Boston Public Schools fixes odor that made $73M Roxbury school smell like poop
An odor that permeated for months inside one of Boston’s newest schools, making the $73-million facility smell like “human waste,” has dissipated, according to district officials.
A facilities crew within Boston Public Schools made repairs during April break to a sewer gas vent pipe and a grease trap that had been the source of the “powerful and lingering sewage smell” at Dearborn STEM Academy in Roxbury.
Head of School Darlene Marcano wrote in an April 24 letter to the school community that the repairs to the equipment, in a wall within the boys locker room and kitchen, respectively, would hopefully “resolve” the issue that disrupted classes and made students and teachers feel ill.
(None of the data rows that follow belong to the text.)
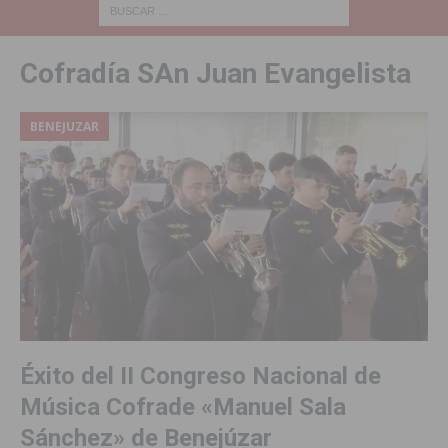
Cofradía SAn Juan Evangelista
BENEJUZAR
Éxito del II Congreso Nacional de
Música Cofrade «Manuel Sala
Sánchez» de Benejúzar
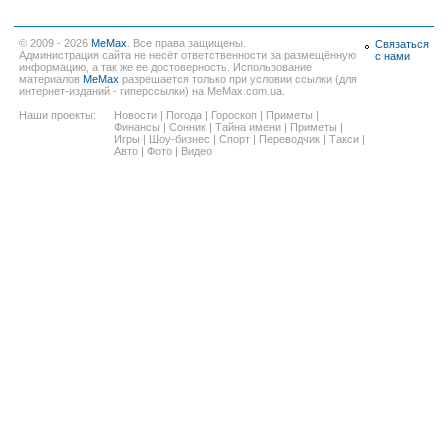
© 2009 - 2026
MeMax
. Все права защищены.
Связаться
Администрация сайта не несёт ответственности за размещённую
с нами
информацию, а так же ее достоверность. Использование
материалов
MeMax
разрешается только при условии ссылки (для
интернет-изданий - гиперссылки) на MeMax.com.ua.
Наши проекты:
Новости
|
Погода
|
Гороскоп
|
Приметы
|
Финансы
|
Сонник
|
Тайна имени
|
Приметы
|
Игры
|
Шоу-бизнес
|
Спорт
|
Переводчик
|
Такси
|
Авто
|
Фото
|
Видео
District spokesman Max Baker confirmed to the Herald that the “smell has been fixed.”
“Environmental teams have visited our building multiple times since the odor was first reported and concluded each time that there is no safety concern,” Marcano wrote in the letter, which the Herald obtained on Friday. “I want to reassure you that we will continue to monitor this matter to ensure the health and well-being of all students, families, educators, and staff.”
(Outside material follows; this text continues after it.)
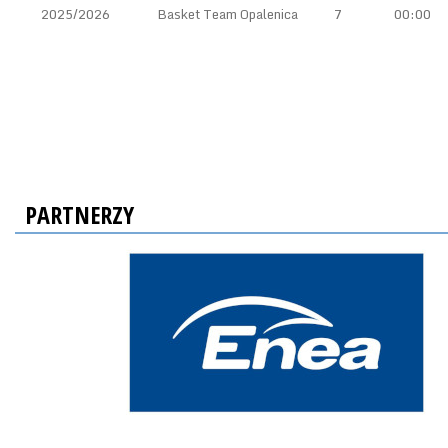
2025/2026
Basket Team Opalenica
7
00:00
PARTNERZY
The smell had been top of mind for students and teachers at the “state-of-the-art” facility, which opened in 2018, for most of the year, but it came to the district’s forefront in February and March.
A trio of teachers shared their stories of dealing with the smell during a School Committee meeting on March 27, as they called on district leadership to step forward to make the miserable experience go away.
“To be transparent, it is the smell of human waste so our school smells like poop,” said Steven Benjamin, a middle school reading specialist and special education teacher.
The district’s facilities management team conducted a test in late February and identified two areas within the school’s plumbing system that were believed to be causing the nauseating smell, Baker told the Herald in early April.
Officials told staff to pour water down drains to prevent the odor from growing, but the temporary solution came up short.
In March, the facilities management team scheduled another test to determine whether the smell was coming from beneath the 128,000-square-foot facility. But the test could only be performed on Thursdays, meaning it had to be pushed back to school break, on April 18, when nobody is inside the building, Baker said.
Gilbane Building Co., in partnership with JANEY Construction Management, completed construction of the school in the summer of 2018.
District officials met with the original building contractor on site on April 11 “to discuss additional solutions to minimize the odor within the building.”
The Dearborn opened to great fanfare in 2018, with the grade 6-12 early college academy marking the first new school construction project in 15 years at the time in the district. Officials hailed the facility as a model for future projects.
“The smell is unacceptable for student learning and my teaching,” tenth-grade science teacher Julia Kiely told the School Committee in March. “It is so intense that students say they can taste it.”